# UHF Handheld radio - what to get??



## Peril (Sep 5, 2005)

Motorola has been in the radio business since Faraday was a boy, so I wouldn't discount them. I don't mid their phones either.

I bought a pair of UHF radios because they were cheap. However, there are a few negatives:

* UHF is not monitored so you can't count them as a safety device;

* range seems to be much less than the published figures;

* a waterproof one will set you back as much as a waterproof VHF;

* when I put one in a waterproof bag, it severely curtailed the range;

* many bozos use them - Roberta you don't want to listen to their infantile prattling;

* one rolling and one day out in rough seas means no more radios.

I bought a VHF instead. It will particularly serve me when I fish out on the wobbly alone


----------



## BATMAN (Mar 28, 2008)

Hiya

It all depends on how you are going to use it but if you are only going to be a 100 yards away from each other in yaks then the cheaper units will do you fine.
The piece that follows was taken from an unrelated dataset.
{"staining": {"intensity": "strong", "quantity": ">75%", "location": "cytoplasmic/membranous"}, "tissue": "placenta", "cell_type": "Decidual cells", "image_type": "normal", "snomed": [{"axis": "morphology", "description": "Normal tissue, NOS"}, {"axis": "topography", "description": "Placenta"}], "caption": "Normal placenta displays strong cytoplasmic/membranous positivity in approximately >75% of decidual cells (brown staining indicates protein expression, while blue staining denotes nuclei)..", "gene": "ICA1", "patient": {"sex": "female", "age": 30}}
I purchased an IECOM top of the range radio that gives me about 5km line of site but when I added a extra long external antenna it gave me approx 20-25km depending on terrain. I wanted this set up when riding motorbikes and combined with throat mics I could keep in contact with my mate and other riders. We used to send a guy up the road to the top of the mountain and he would report back on things like road conditions, traffic, mr plod etc....as a group it kept things safe.
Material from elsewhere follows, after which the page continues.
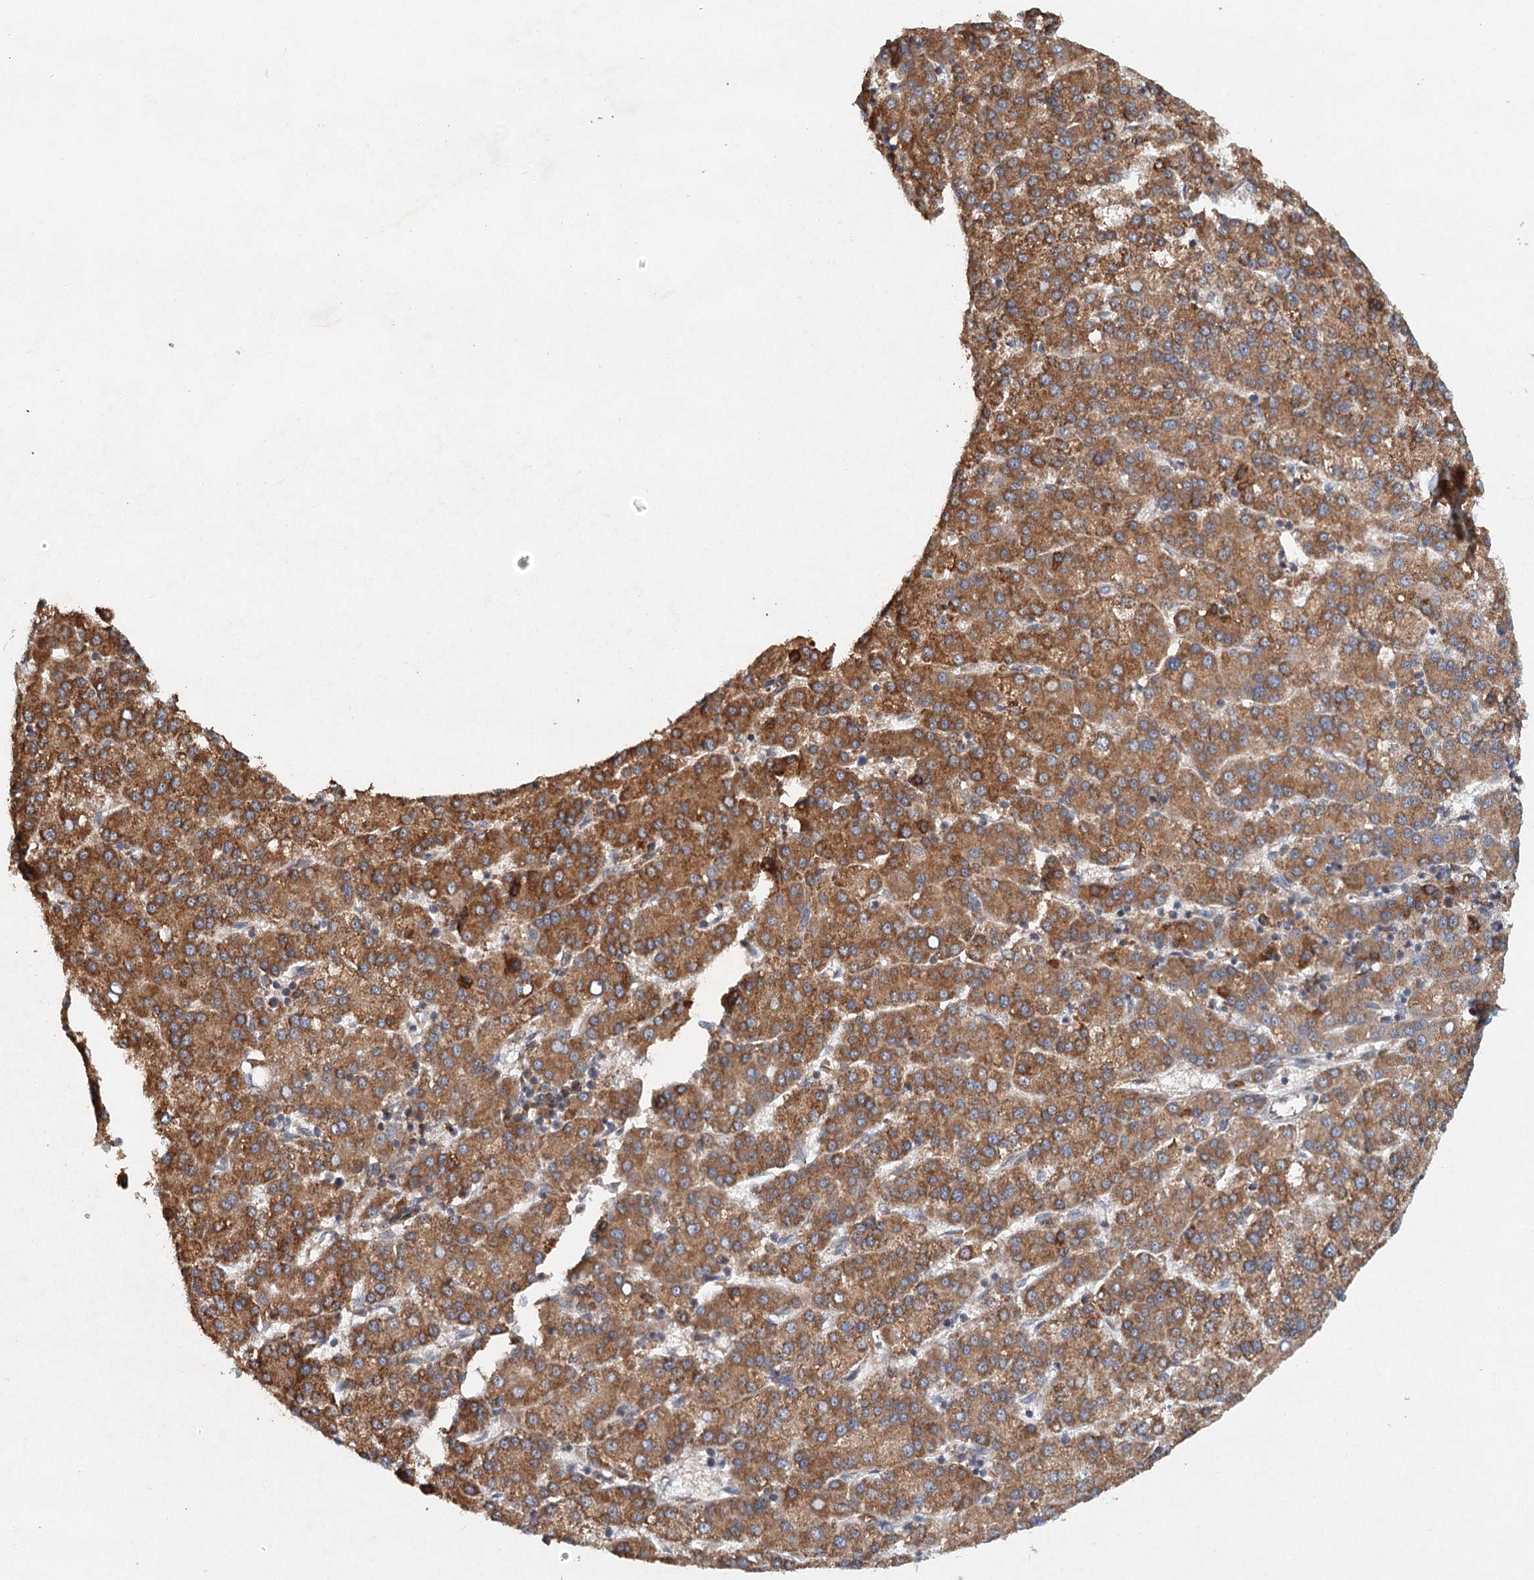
{"staining": {"intensity": "moderate", "quantity": ">75%", "location": "cytoplasmic/membranous"}, "tissue": "liver cancer", "cell_type": "Tumor cells", "image_type": "cancer", "snomed": [{"axis": "morphology", "description": "Carcinoma, Hepatocellular, NOS"}, {"axis": "topography", "description": "Liver"}], "caption": "A brown stain highlights moderate cytoplasmic/membranous positivity of a protein in human hepatocellular carcinoma (liver) tumor cells.", "gene": "SRPX2", "patient": {"sex": "female", "age": 58}}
I would highly recomend sing one if you are going to paddle distances in open water and in difficult weather, make sure you know the marine channels.

Cheers

Batty


----------



## Davey G (Jan 15, 2006)

ive got a pair of crappy Oricom ones which came free with a dodgy set of home phones I bought. I think they are 0.5w but the range of up to 2-3km does me fine most of the time on group trips where I'm usually within a km or 2 of my paddling buddies. they wont work if theres any line of sight interference eg if one of you is behind a headland etc, but so far they've served me well for what I use them for.


----------



## Dodge (Oct 12, 2005)

arpie said:


> I like the idea of having 2 so that when I yak with someone else, they can stay in touch .... don't want to spend a fortune tho!


Roberta 
This is what I use mine for just fishing mate contact....I bought variable 1w or 0.5w and after a few uses rarely use 1w, with 0.5w being adequate for a couple of kms apart.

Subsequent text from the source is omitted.